(Source texts of formatted documents)
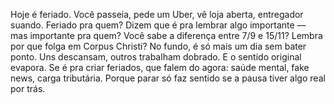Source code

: Hoje é feriado. Você passeia, pede um Uber, vê loja aberta, entregador suando. Feriado pra quem? Dizem que é pra lembrar algo importante — mas importante pra quem? Você sabe a diferença entre 7/9 e 15/11? Lembra por que folga em Corpus Christi? No fundo, é só mais um dia sem bater ponto. Uns descansam, outros trabalham dobrado. E o sentido original evapora. Se é pra criar feriados, que falem do agora: saúde mental, fake news, carga tributária. Porque parar só faz sentido se a pausa tiver algo real por trás.

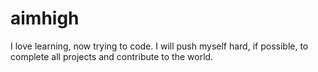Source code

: # aimhigh
I love learning, now trying to code. I will push myself hard, if possible, to complete all projects and contribute to the world.
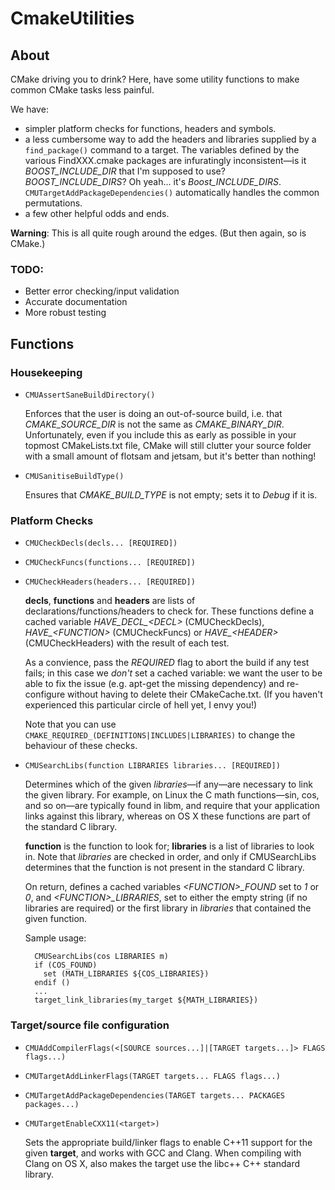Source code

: # CmakeUtilities

## About
CMake driving you to drink? Here, have some utility functions to make common CMake tasks less painful. 

We have:

- simpler platform checks for functions, headers and symbols. 
- a less cumbersome way to add the headers and libraries supplied by a `find_package()` command to a target. The variables defined by the various FindXXX.cmake packages are infuratingly inconsistent—is it *BOOST_INCLUDE_DIR* that I'm supposed to use? *BOOST_INCLUDE_DIRS*? Oh yeah... it's *Boost_INCLUDE_DIRS*. `CMUTargetAddPackageDependencies()` automatically handles the common permutations.
- a few other helpful odds and ends.

**Warning**: This is all quite rough around the edges. (But then again, so is CMake.)

### TODO:
- Better error checking/input validation
- Accurate documentation
- More robust testing

## Functions
### Housekeeping
- `CMUAssertSaneBuildDirectory()`
  
  Enforces that the user is doing an out-of-source build, i.e. that *CMAKE_SOURCE_DIR* is not the same as *CMAKE_BINARY_DIR*. Unfortunately, even if you include this as early as possible in your topmost CMakeLists.txt file, CMake will still clutter your source folder with a small amount of flotsam and jetsam, but it's better than nothing!

- `CMUSanitiseBuildType()`
  
  Ensures that *CMAKE_BUILD_TYPE* is not empty; sets it to *Debug* if it is.

### Platform Checks
- `CMUCheckDecls(decls... [REQUIRED])`
- `CMUCheckFuncs(functions... [REQUIRED])`
- `CMUCheckHeaders(headers... [REQUIRED])`
  
  **decls**, **functions** and **headers** are lists of declarations/functions/headers to check for. These functions define a cached variable *HAVE\_DECL\_&lt;DECL&gt;* (CMUCheckDecls), *HAVE\_&lt;FUNCTION&gt;* (CMUCheckFuncs) or *HAVE\_&lt;HEADER&gt;* (CMUCheckHeaders) with the result of each test.

  As a convience, pass the *REQUIRED* flag to abort the build if any test fails; in this case we *don't* set a cached variable: we want the user to be able to fix the issue (e.g. apt-get the missing dependency) and re-configure without having to delete their CMakeCache.txt. (If you haven't experienced this particular circle of hell yet, I envy you!)

  Note that you can use `CMAKE_REQUIRED_(DEFINITIONS|INCLUDES|LIBRARIES)` to change the behaviour of these checks. 

- `CMUSearchLibs(function LIBRARIES libraries... [REQUIRED])`
  
  Determines which of the given *libraries*—if any—are necessary to link the given library. For example, on Linux the C math functions—sin, cos, and so on—are typically found in libm, and require that your application links against this library, whereas on OS X these functions are part of the standard C library.

  **function** is the function to look for; **libraries** is a list of libraries to look in. Note that *libraries* are checked in order, and only if CMUSearchLibs determines that the function is not present in the standard C library.

  On return, defines a cached variables *&lt;FUNCTION&gt;_FOUND* set to *1* or *0*, and *&lt;FUNCTION&gt;_LIBRARIES*, set to either the empty string (if no libraries are required) or the first library in *libraries* that contained the given function.

  Sample usage:

        CMUSearchLibs(cos LIBRARIES m)
        if (COS_FOUND)
          set (MATH_LIBRARIES ${COS_LIBRARIES})
        endif ()
        ...
        target_link_libraries(my_target ${MATH_LIBRARIES})

### Target/source file configuration

- `CMUAddCompilerFlags(<[SOURCE sources...]|[TARGET targets...]> FLAGS flags...)`
- `CMUTargetAddLinkerFlags(TARGET targets... FLAGS flags...)`
- `CMUTargetAddPackageDependencies(TARGET targets... PACKAGES packages...)`

- `CMUTargetEnableCXX11(<target>)`

  Sets the appropriate build/linker flags to enable C++11 support for the given **target**, and works with GCC and Clang.
  When compiling with Clang on OS X, also makes the target use the libc++ C++ standard library.
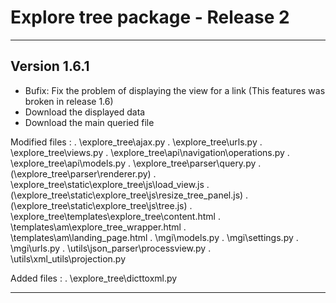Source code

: # Explore tree package - Release 2

-----
## Version 1.6.1
* Bufix: Fix the problem of displaying the view for a link (This features was broken in release 1.6)
* Download the displayed data
* Download the main queried file

Modified files :
	. \explore_tree\ajax.py
	. \explore_tree\urls.py
	. \explore_tree\views.py
	. \explore_tree\api\navigation\operations.py
	. \explore_tree\api\models.py
	. \explore_tree\parser\query.py
	. (\explore_tree\parser\renderer.py)
	. \explore_tree\static\explore_tree\js\load_view.js
	. (\explore_tree\static\explore_tree\js\resize_tree_panel.js)
	. (\explore_tree\static\explore_tree\js\tree.js)
	. \explore_tree\templates\explore_tree\content.html
	. \templates\am\explore_tree_wrapper.html
	. \templates\am\landing_page.html
	. \mgi\models.py
	. \mgi\settings.py
	. \mgi\urls.py
	. \utils\json_parser\processview.py
	. \utils\xml_utils\projection.py

Added files :
	. \explore_tree\dicttoxml.py
	
	
-----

> WHAT THIS TASK INVOLVES: A single number is the whole answer: the tally of lines in the entries that hold "Download".

> ANSWER SPACE: 2